By the late 1980’s, you could read articles about IBM mainframe systems being replaced by minicomputer systems at a purchase cost equal to or less than the annual maintenance fees on the Big Iron (mainframes). Shared word processing systems gave way to PC’s on every desk. Typists disappeared as a profession, like telephone switchboard operators before them.
Did our economy spend less on getting typed pages? No, probably not. Did we spend less on telephone communication? Not quite. Did we spend less time communicating the written or spoken word? Are you kidding?

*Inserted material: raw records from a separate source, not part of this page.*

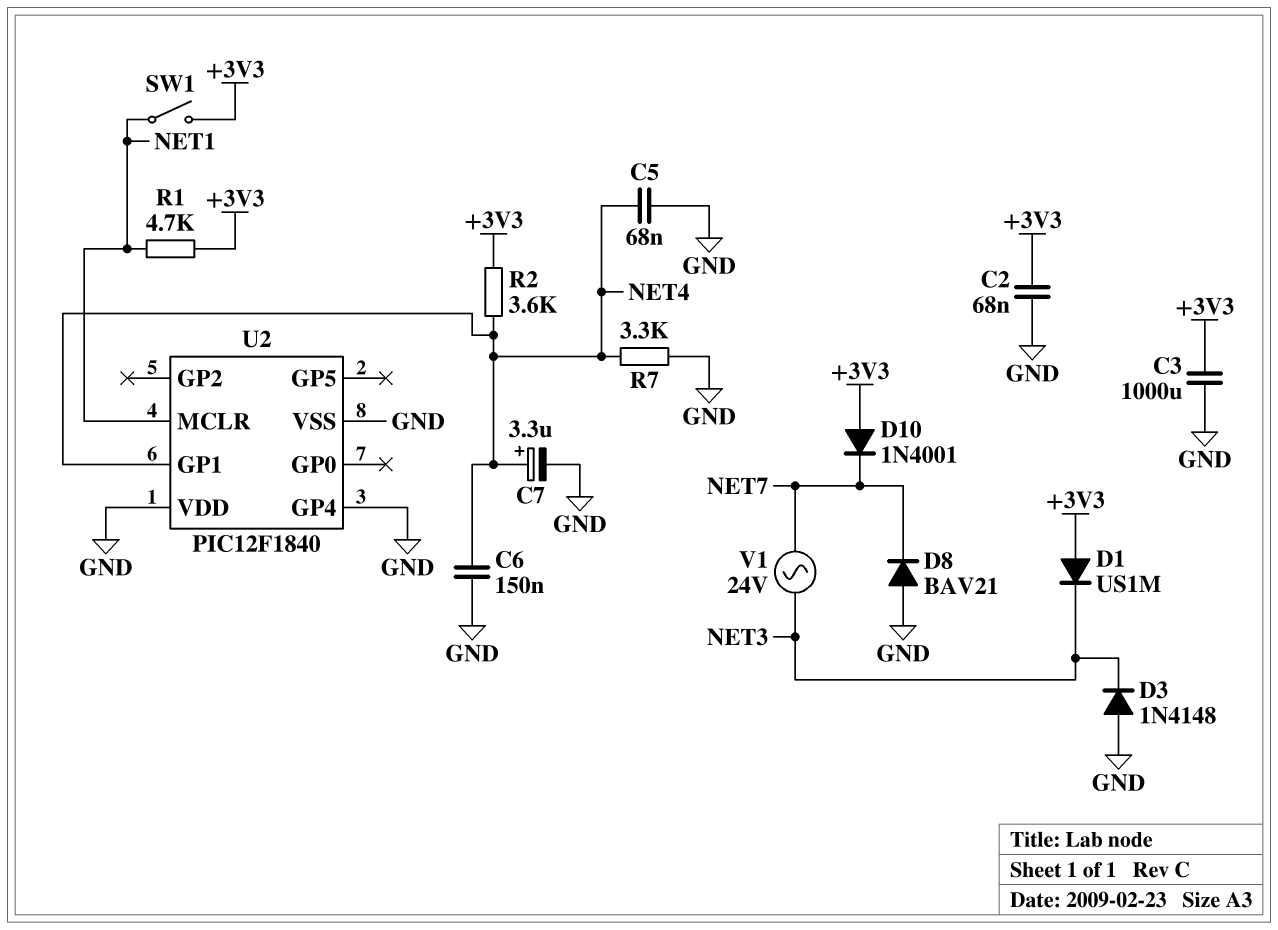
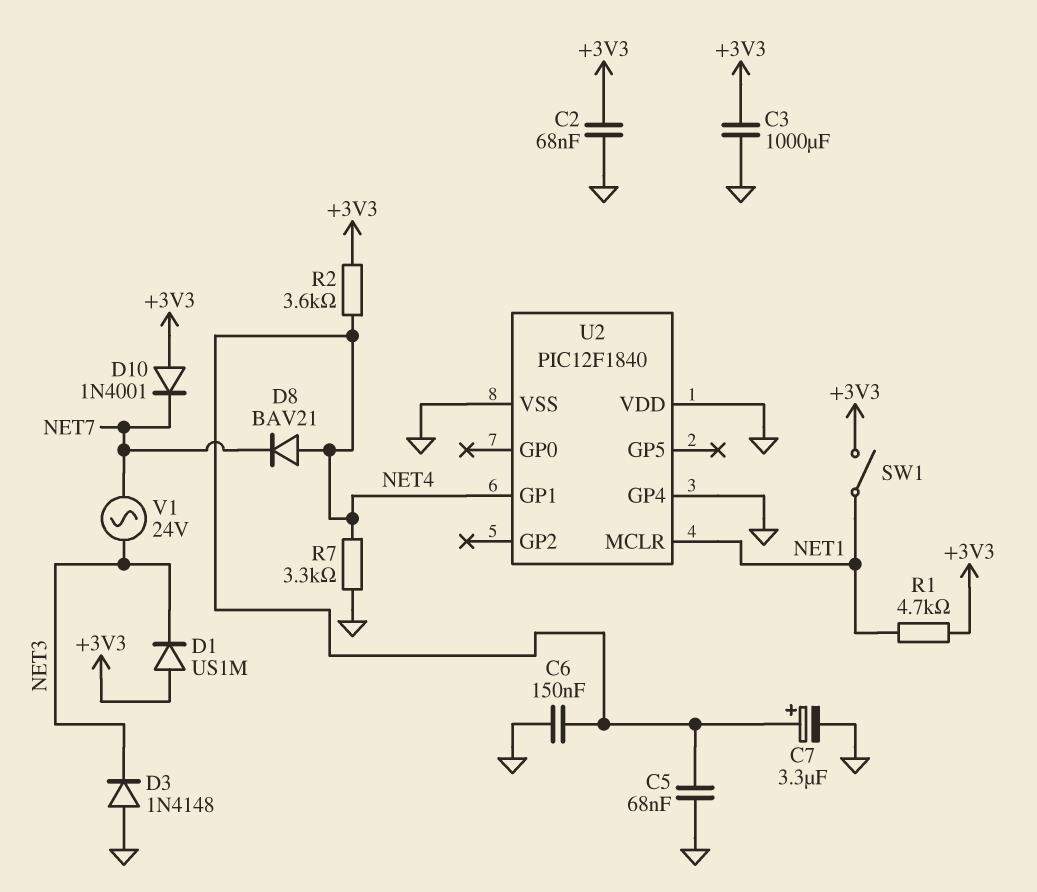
D8: diode BAV21 (A GND, K NET7) -> diode BAV21 (A NET4, K NET7)

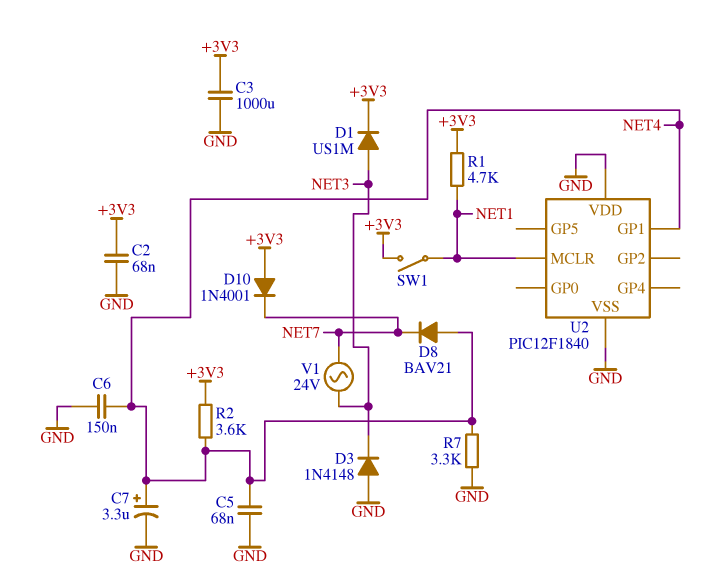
D1: diode US1M (A +3V3, K NET3) -> diode US1M (A NET3, K +3V3)
U2 pin GP4: GND -> none

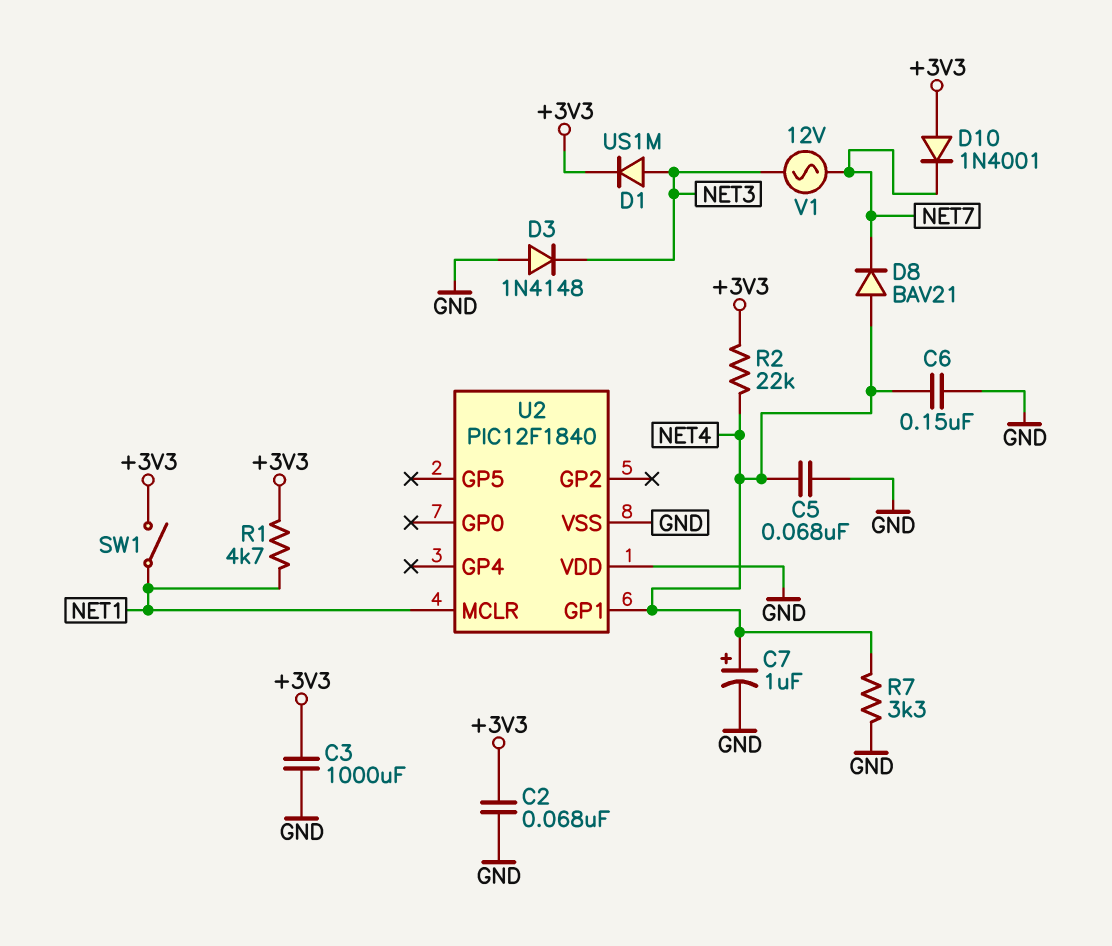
C7: 3.3uF (plus NET4, minus GND) -> 1uF (plus NET4, minus GND)
R2: 3.6k (+3V3, NET4) -> 22k (+3V3, NET4)
V1: AC 24V (NET3, NET7) -> AC 12V (NET3, NET7)

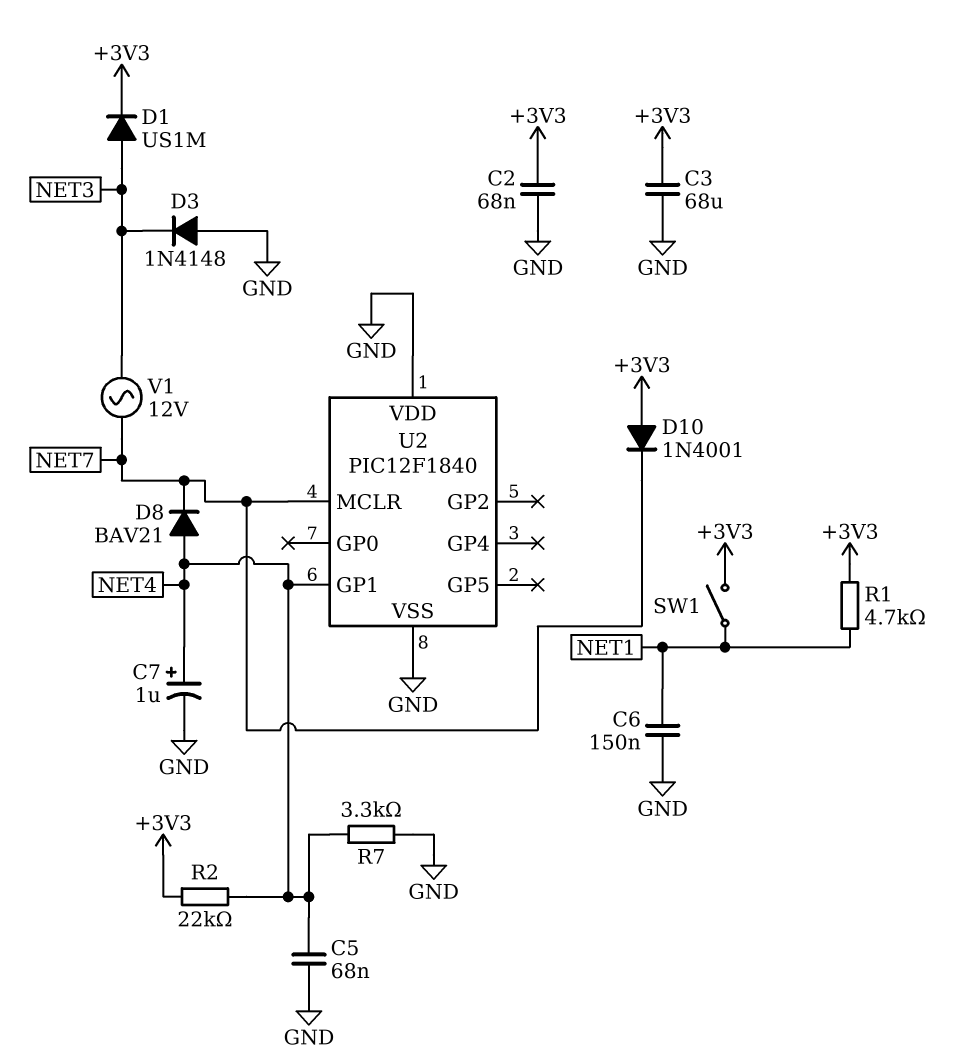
C3: 1000uF (+3V3, GND) -> 68uF (+3V3, GND)
C6: 150nF (GND, NET4) -> 150nF (GND, NET1)
U2 pin MCLR: NET1 -> NET7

By having various modes of communication competing for our dollars, we did get cheaper long distance phone calls, cheaper publishing, cheaper written communication and far cheaper advertising. Combined with factory automation, we were able to produce and sell more stuff with less overhead.
Except where there were monopolies.
Now to my comment to my friend who sold his supermarkets too soon:
There is one other thing you mentioned in your comment that I didn’t deal with, the issue of monopoly power. When Teddy Roosevelt went after the Trusts, he did so because Darwinian capitalism in the 1800’s had culminated in all our basic industries being taken over by a few people who used their economic strength to drive smaller competitors out of business.

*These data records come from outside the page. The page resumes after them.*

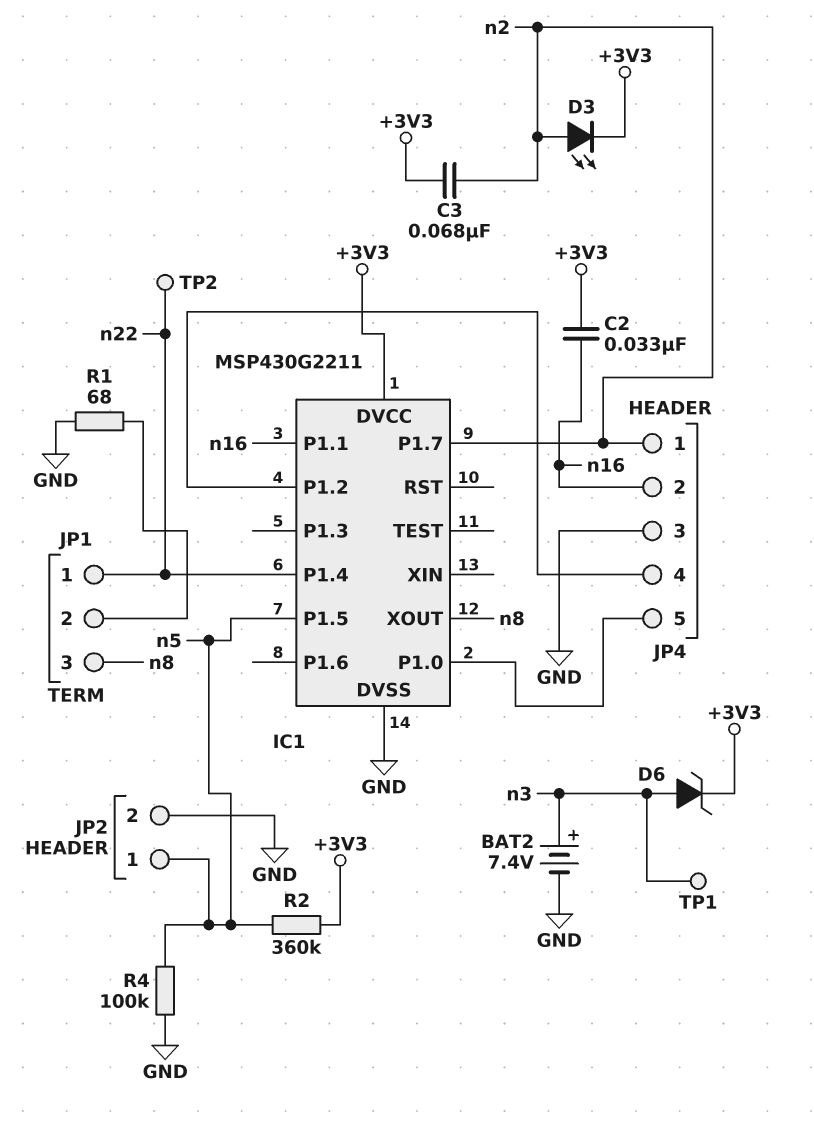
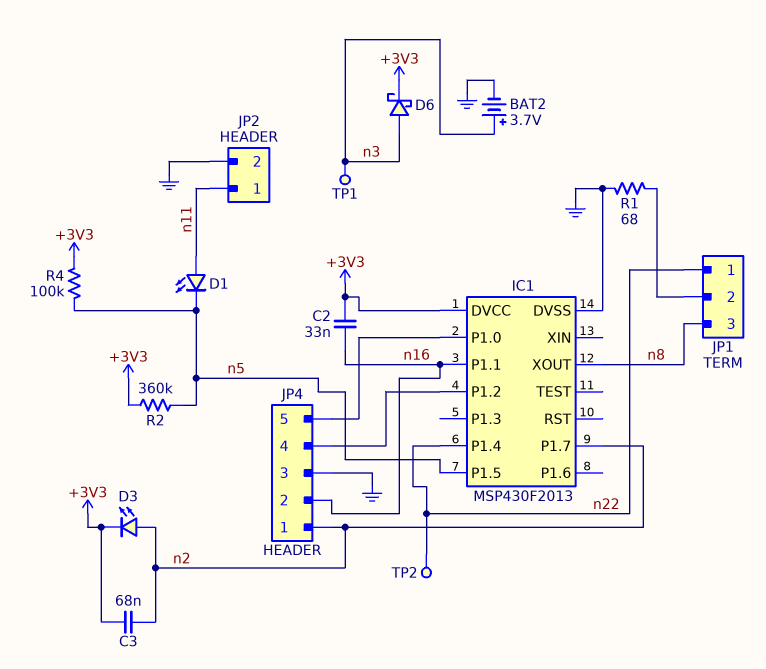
BAT2: 7.4V (plus n3, minus GND) -> 3.7V (plus n3, minus GND)
D1: none -> LED (A n11, K n5)
D6: zener (A n3, K +3V3) -> schottky (A n3, K +3V3)
IC1: MSP430G2211 -> MSP430F2013
JP2 pin 1: n5 -> n11
R4: 100k (GND, n5) -> 100k (+3V3, n5)

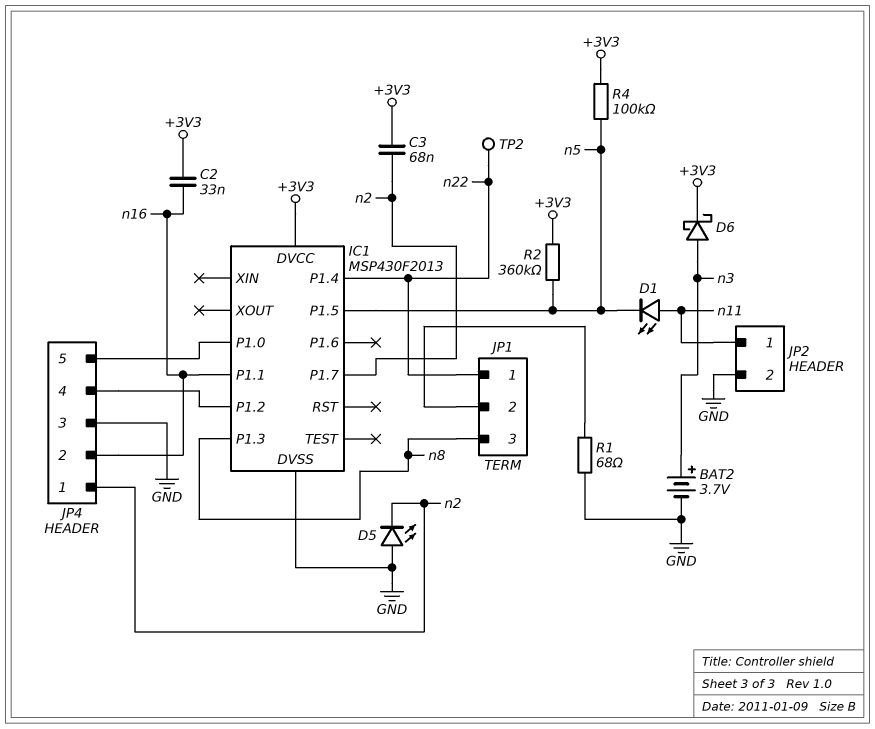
D3: LED (A n2, K +3V3) -> none
D5: none -> LED (A GND, K n2)
IC1 pin P1.3: none -> n8
IC1 pin XOUT: n8 -> none
TP1: test point (n3) -> none

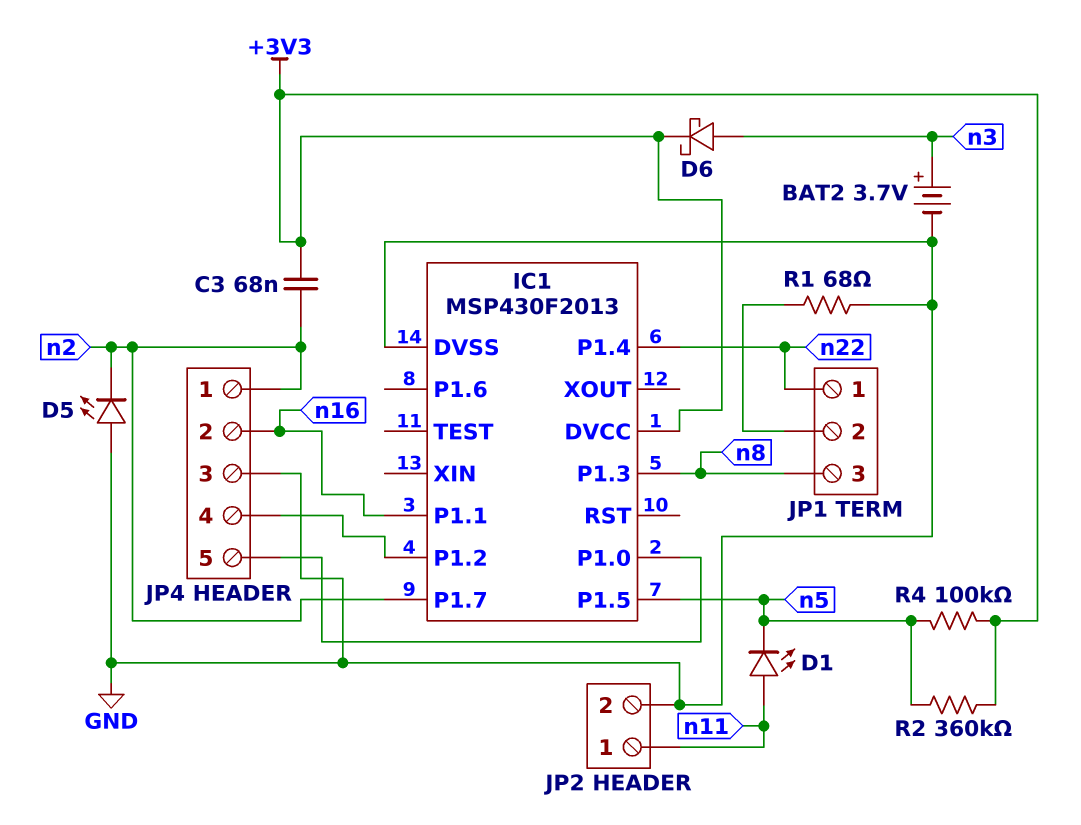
C2: 33nF (+3V3, n16) -> none
TP2: test point (n22) -> none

Old John D could run gas stations at a loss for years if that’s what it took for him to drive a smaller regional competitor to bankruptcy, at which point he could buy their wells and refineries for pennies. Then he could move the price at the pump up to whatever the local market would bear.
Just look at our health insurance business to see another example of monopolistic power resulting in maximizing the cost to its customers. Our health insurance business is the only major industry in America that has had its administrative costs go up as a percentage of revenues over the past 20 years. By the way, everywhere else around the G-20, health care administrative costs have gone down as percentage of the pie, as have administrative costs in every other business sector in all the major economies.
Those that choose to look only at admitted profit from the insurance companies are truly defending inefficiency, and I suspect doing so for the same reason the financial regulators believed that derivatives should not be regulated. They don’t like the idea of government control, so they look for rationalizations to defend a system that is worse at delivering the service than the systems just about anywhere else.
I’m not talking about the quality of the specific healthcare services being delivered, just the system of paying for it.
Public school systems spend more per student, even as a percentage of GDP, than they did in the past. Our prisons have turned into an enormous, for-profit business. Baseball salaries (not just for players) went to the moon, threatening the existence of some clubs, even while a day at the game is half a week’s pay rather than half a day’s. Building major weapons systems has become so concentrated that even when the military doesn’t want a big new weapon, the Congress keeps paying for it and forcing it on them.
How can this be? Simple. It’s what they do. Monopolies try to maintain their competition-free environment, and they try to maximize the amount of the economy they absorb.
We have elections, and occasionally even new political parties to restrain the monopoly of government. Police departments have internal affairs investigators. Schools have local school boards.
When the controls fail, we have to fix the system, especially if we’re convinced we need a monopoly. I for one am not convinced that processing payments for health care needs to be a price-setting private monopoly.
In the ultimate irony, the biggest threat hard-core anti-reform advocates bring up in the discussion of setting up a publicly managed insurance plan is that such a plan could become a monopoly some day.
My answer is that the private industry needs to get its overhead costs down to 5% or less from the current 30%. Then we wouldn’t need to think about setting up a more efficient government provider.
They had their chance, and by behaving as rational corporate monopolies, they blew it. But it’s what they do, so I can’t really blame them.